Search code examples
pythonpdfdocxpythonanywherepython-docx

Converting docx to pdf with pure python (on linux, without libreoffice)


I'm dealing with a problem trying to develop a web-app, part of which converts uploaded docx files to pdf files (after some processing). With python-docx and other methods, I do not require a windows machine with word installed, or even libreoffice on linux, for most of the processing (my web server is pythonanywhere - linux but without libreoffice and without sudo or apt install permissions). But converting to pdf seems to require one of those. From exploring questions here and elsewhere, this is what I have so far:

import subprocess

try:
    from comtypes import client
except ImportError:
    client = None

def doc2pdf(doc):
    """
    convert a doc/docx document to pdf format
    :param doc: path to document
    """
    doc = os.path.abspath(doc) # bugfix - searching files in windows/system32
    if client is None:
        return doc2pdf_linux(doc)
    name, ext = os.path.splitext(doc)
    try:
        word = client.CreateObject('Word.Application')
        worddoc = word.Documents.Open(doc)
        worddoc.SaveAs(name + '.pdf', FileFormat=17)
    except Exception:
        raise
    finally:
        worddoc.Close()
        word.Quit()


def doc2pdf_linux(doc):
    """
    convert a doc/docx document to pdf format (linux only, requires libreoffice)
    :param doc: path to document
    """
    cmd = 'libreoffice --convert-to pdf'.split() + [doc]
    p = subprocess.Popen(cmd, stderr=subprocess.PIPE, stdout=subprocess.PIPE)
    p.wait(timeout=10)
    stdout, stderr = p.communicate()
    if stderr:
        raise subprocess.SubprocessError(stderr)

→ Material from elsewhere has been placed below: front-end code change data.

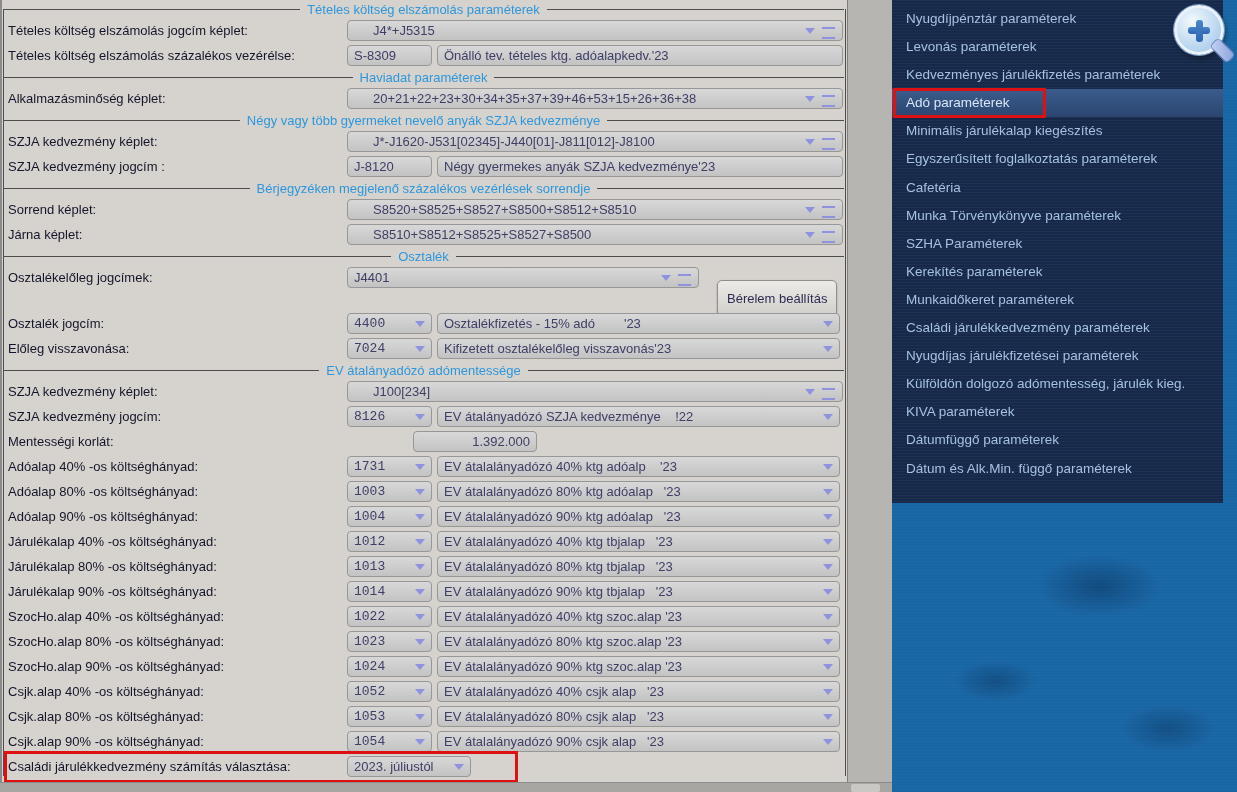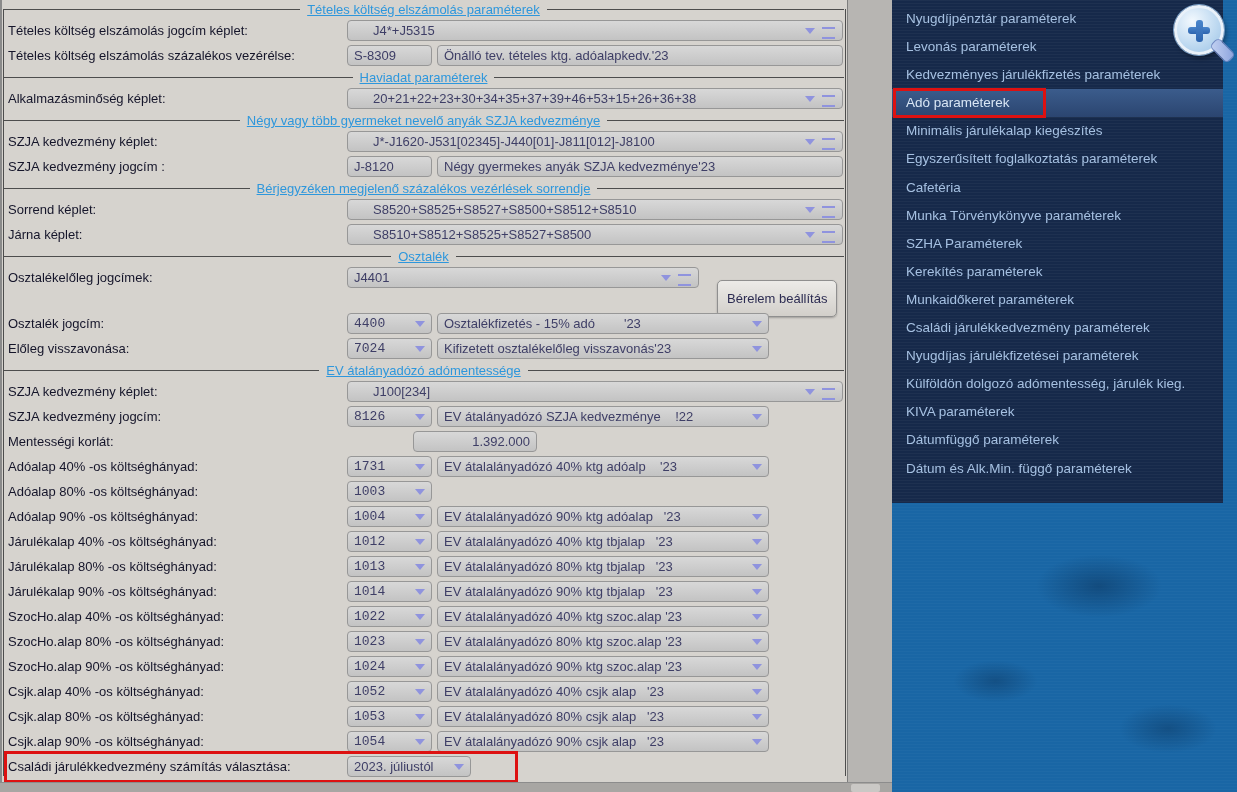--- a/index.html
+++ b/index.html
@@ -13,7 +13,7 @@
   .form-content{position:absolute;left:0;top:0;width:847px;}
   .sec-header{display:flex;align-items:center;height:15px;margin:2px 3px;}
   .sec-line{flex:1;height:1px;background:#4d4d4d;}
-  .sec-title{padding:0 7px;color:#2e97dc;font-size:13px;white-space:pre;text-decoration:underline;}
+  .sec-title{padding:0 7px;color:#2e97dc;font-size:13px;white-space:pre;}
   .row{position:relative;height:22px;margin:3px 0;}
   .row .label{position:absolute;left:8px;top:3px;color:#15152a;font-size:13px;white-space:pre;}
   .fields{position:absolute;left:347px;top:0;display:flex;gap:5px;align-items:flex-start;}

As you can see, one method requires comtypes, another requires libreoffice as a subprocess. Other than switching to a more sophisticated hosting server, is there any solution?


Solution

  • The PythonAnywhere help pages offer information on working with PDF files here: https://help.pythonanywhere.com/pages/PDF

    Summary: PythonAnywhere has a number of Python packages for PDF manipulation installed, and one of them may do what you want. However, shelling out to abiword seems easiest to me. The shell command abiword --to=pdf filetoconvert.docx will convert the docx file to a PDF and produce a file named filetoconvert.pdf in the same directory as the docx. Note that this command will output an error message to the standard error stream complaining about XDG_RUNTIME_DIR (or at least it did for me), but it still works, and the error message can be ignored.